**TEXT SECTION**
+++
On another topic, Don Peace, president of United School Employees of Pasco, informed the board that negotiations between the school district and union are approaching a conclusion and he hopes the proposed contract can be ratified soon.
He also told board members the union is eager to hold conversations regarding the distribution of funds raised through a referendum approved by voters to improve employee salaries.
“We are hopeful that the plan that we agree to will entice highly qualified individuals to come to work in Pasco County and can help fill the 230 or so jobs still vacant in this district.
“If we can agree on a plan that respects experience, loyalty and longevity, I do believe it will go a long way toward filling the vacancies that we still have,” Peace said.
“We must also be cognizant to respect employees’ time,” the union leader added. “There is far too much being implemented by either the state or the district which cuts into student instructional time.
“The primary reason that every true educator gets into the profession — yes, I said, profession — is to educate tomorrow’s leaders, today. Teachers are the foundation of all future job opportunities.
“We grow our students by delivering high quality instruction. We must get to a place, locally here in Pasco, and in our state, where we are attentive to the needs of those professionals when they speak out.
“Communication, as we heard from the Gallup Poll, can be and must be improved, at both the state and the local levels,” Peace said.
+++
**REQUEST 1**
Could you retype the passage on the union president's remarks to the school board word for word, from "On another topic, Don" up to and including "improve employee salaries."?

(Chart comprehension data)
+++
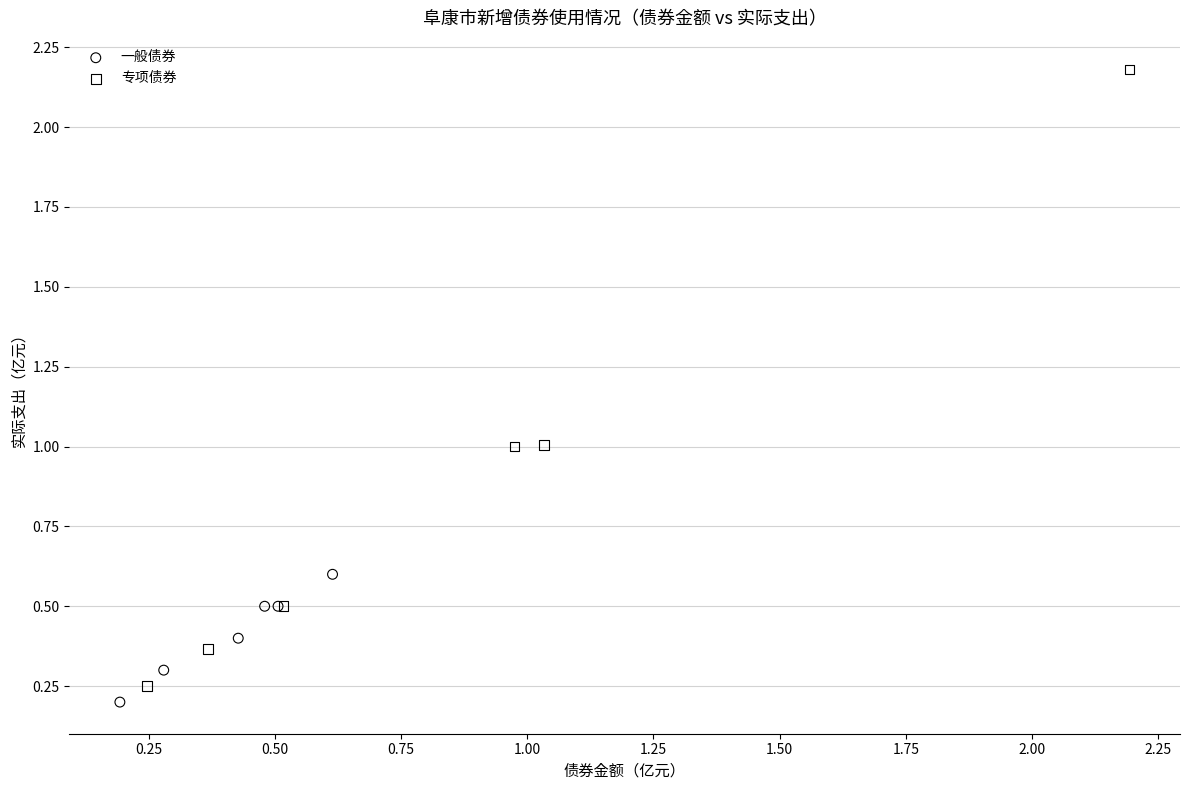

Which series contains the highest Y value?

专项债券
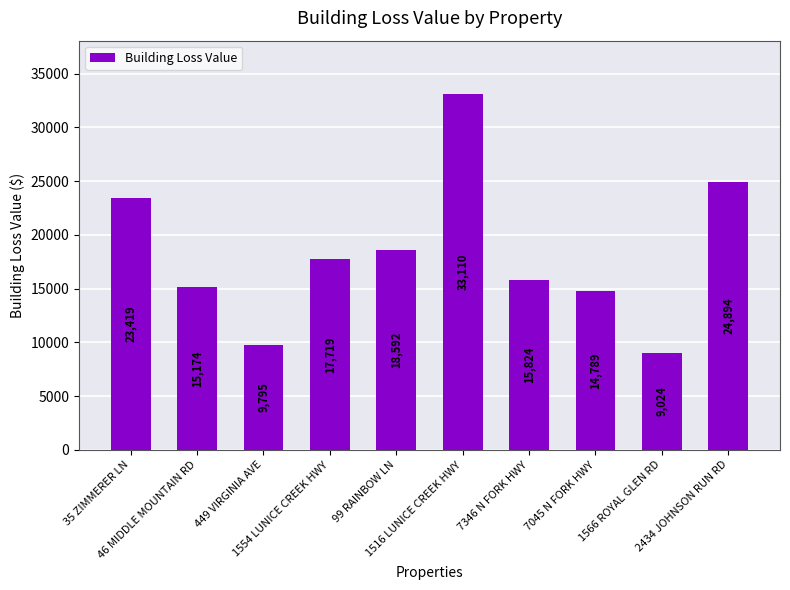

True or false: the data shows 24894.1 at 2434 JOHNSON RUN RD.

True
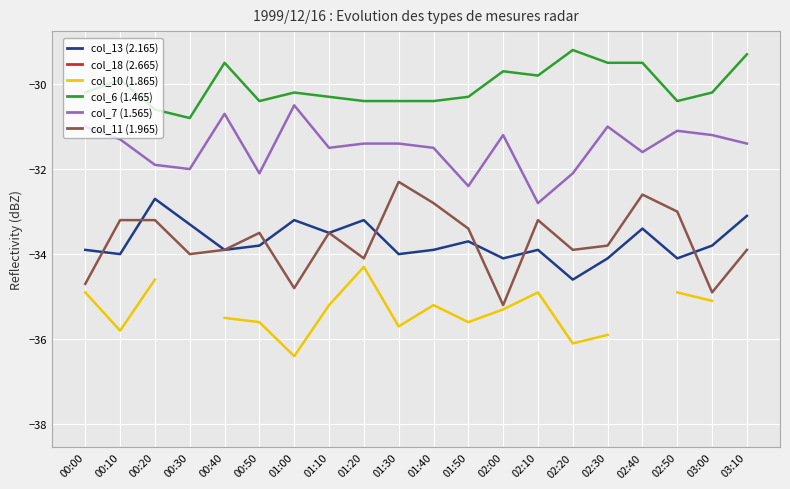

True or false: col_18 (2.665) has more than 1 points higher than both neighbors.

False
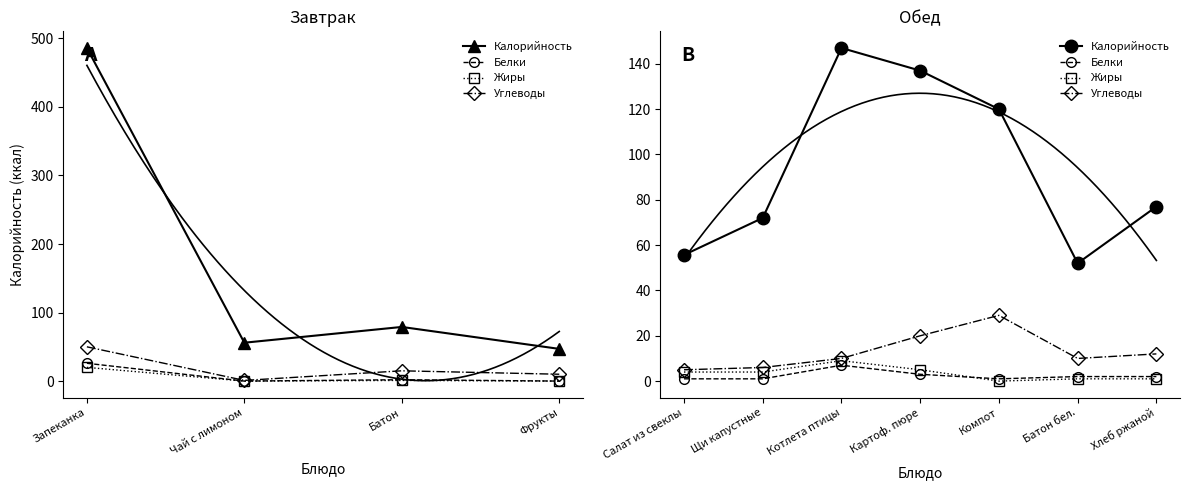

What position from the left is Щи капустные?

2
+++
**REQUEST 2**
Can you repeat the chart comprehension listing above line for line, leaving out the pictures?

**YOUR RESPONSE 1**
On another topic, Don Peace, president of United School Employees of Pasco, informed the board that negotiations between the school district and union are approaching a conclusion and he hopes the proposed contract can be ratified soon.
He also told board members the union is eager to hold conversations regarding the distribution of funds raised through a referendum approved by voters to improve employee salaries.

**YOUR RESPONSE 2**
Which series contains the highest Y value?

专项债券

True or false: the data shows 24894.1 at 2434 JOHNSON RUN RD.

True

True or false: col_18 (2.665) has more than 1 points higher than both neighbors.

False

What position from the left is Щи капустные?

2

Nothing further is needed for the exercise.